--- Data ---

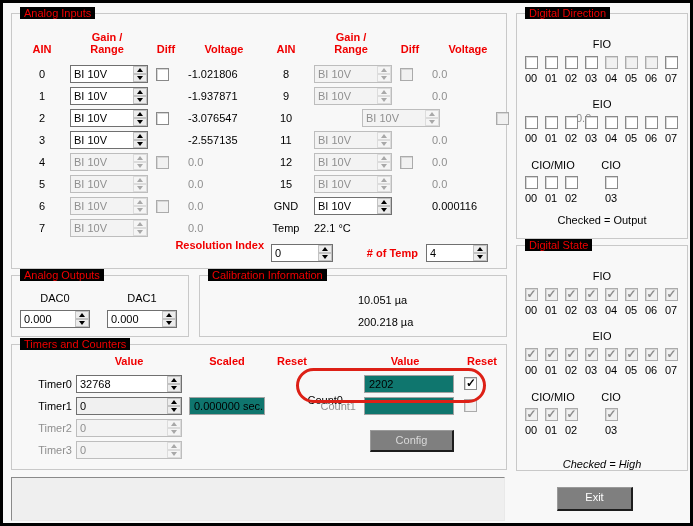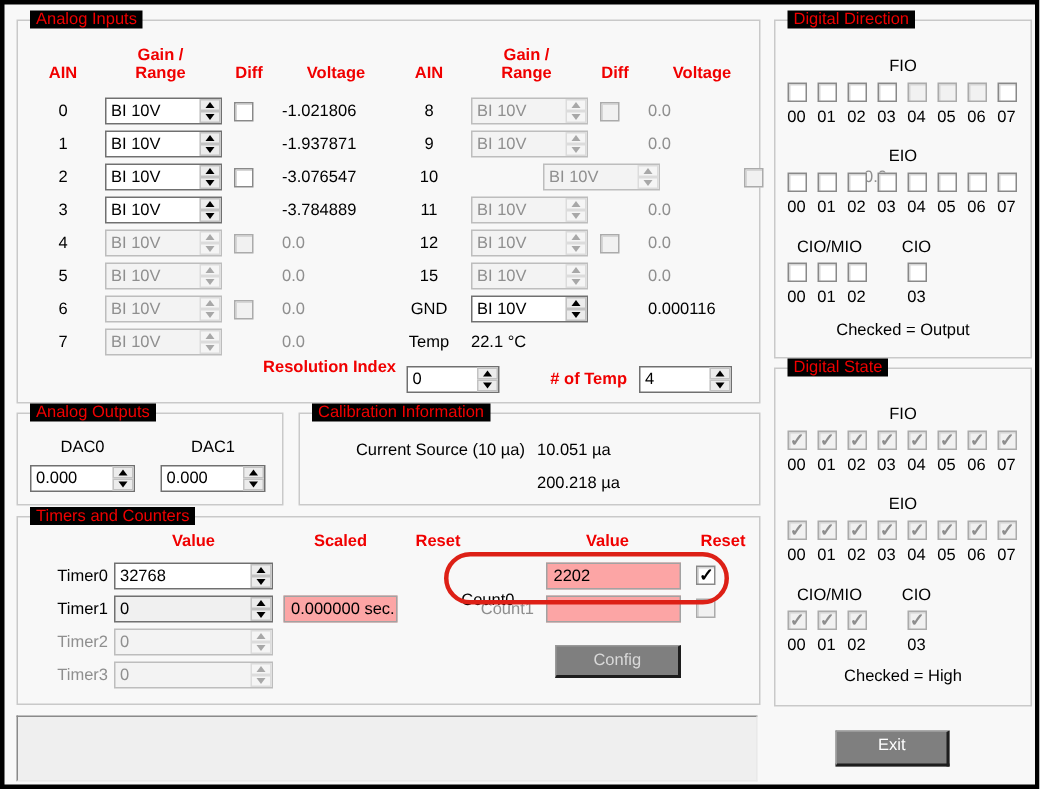--- a/index.html
+++ b/index.html
@@ -26,21 +26,21 @@
 .spinner .down::after{border-top:4px solid #000}
 .spinner.readonly{background:#f0f0f0}
 .spinner.disabled{background:#f3f3f3;border-color:#bdbdbd;color:#8f8f8f}
 .spinner.disabled .arr{background:#f5f5f5;border-color:#dcdcdc}
 .spinner.disabled .up::after{border-bottom-color:#a8a8a8}
 .spinner.disabled .down::after{border-top-color:#a8a8a8}
 .cb{display:inline-block;width:13px;height:13px;background:#fff;border:1px solid #898989;box-shadow:inset 1px 1px 0 #d6d6d6;position:relative;vertical-align:middle}
 .cb.checked::after{content:"\2713";position:absolute;left:1px;top:-1px;font-size:12px;font-weight:bold;color:#000;line-height:13px}
 .cb.disabled{background:#f1f1f1;border-color:#ababab}
 .cb.disabled.checked::after{color:#8d8d8d}
-.textbox{position:absolute;height:18px;background:#fca5a5;border:1px solid #a2a2a2;padding:2px 0 0 4px;white-space:nowrap}
+.textbox{position:absolute;height:18px;background:#0f766e;border:1px solid #a2a2a2;padding:2px 0 0 4px;white-space:nowrap}
 .btn3d{position:absolute;background:#7f7f7f;color:#fff;text-align:center;border:1px solid #9a9a9a;border-right:2px solid #1d1d1d;border-bottom:2px solid #1d1d1d;padding-top:3px;cursor:default}
 .btn-config{color:#d9d9d9}
 .ellipse{position:absolute;border:3px solid #dd2016;border-radius:18px;pointer-events:none;z-index:5;background:transparent}
 .statusbox{position:absolute;background:#efefef;border:1px solid;border-color:#8a8a8a #e9e9e9 #e9e9e9 #8a8a8a}
 .dflex{display:flex}
 .dcell{width:20px;text-align:center}
 </style>
 </head>
 <body>
 
@@ -102,21 +102,21 @@
       <div class="arow" style="left: 8px; top: 116px;">
         <span class="ain-num">3</span>
         <span class="pad6"><div class="spinner enabled" style="width: 78px;">
             <span class="val">BI 10V</span>
             <span class="btns">
               <span class="arr up"></span>
               <span class="arr down"></span>
             </span>
           </div></span>
         <span class="pad6"></span>
-        <span>-3.784889</span>
+        <span>-2.557135</span>
       </div>
       <div class="arow" style="left: 8px; top: 138px;">
         <span class="ain-num">4</span>
         <span class="pad6"><div class="spinner disabled" style="width: 78px;">
             <span class="val">BI 10V</span>
             <span class="btns">
               <span class="arr up"></span>
               <span class="arr down"></span>
             </span>
           </div></span>
@@ -278,21 +278,20 @@
         <span class="val">0.000</span>
         <span class="btns">
           <span class="arr up"></span>
           <span class="arr down"></span>
         </span>
       </div>
     </div>
 
   <div class="group" id="g-cal" style="left:196px;top:272px;width:308px;height:62px">
     <span class="gtitle">Calibration Information</span>
-    <span class="abs right" style="left:18px;top:18px;width:132px">Current Source (10 µa)</span>
     <span class="abs" style="left:158px;top:18px">10.051 µa</span>
     <span class="abs" style="left:158px;top:40px">200.218 µa</span>
   </div>
 
   <div class="group" id="g-timers" style="left:8px;top:341px;width:496px;height:126px">
     <span class="gtitle">Timers and Counters</span>
     <span class="abs red-h center" style="left:64px;top:10px;width:106px">Value</span>
     <span class="abs red-h center" style="left:177px;top:10px;width:76px">Scaled</span>
     <span class="abs red-h center" style="left:256px;top:10px;width:48px">Reset</span>
     <span class="abs red-h center" style="left:344px;top:10px;width:98px">Value</span>
@@ -460,19 +459,19 @@
         <span class="dcell">00</span>
         <span class="dcell">01</span>
         <span class="dcell">02</span>
       </div>
       <div class="dflex abs" style="left: 84px; top: 161px;">
         <span class="dcell"><span class="cb checked disabled"></span></span>
       </div>
       <div class="dflex abs" style="left: 84px; top: 178px;">
         <span class="dcell">03</span>
       </div>
-      <span class="abs center" style="top: 199px; left: 0px; width: 170px;">Checked = High</span>
+      <span class="abs center" style="top: 212px; left: 0px; width: 170px; font-style: italic;">Checked = High</span>
     </div>
 
   <div class="statusbox" style="left:8px;top:474px;width:494px;height:44px"></div>
   <div class="btn3d" style="left:554px;top:484px;width:76px;height:24px">Exit</div>
 
 </div>
 
 </body></html>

---

- [How to complete this task] Provide the count of lines in the data above that include the word "dflex", with no added text.

- [Answer section] 3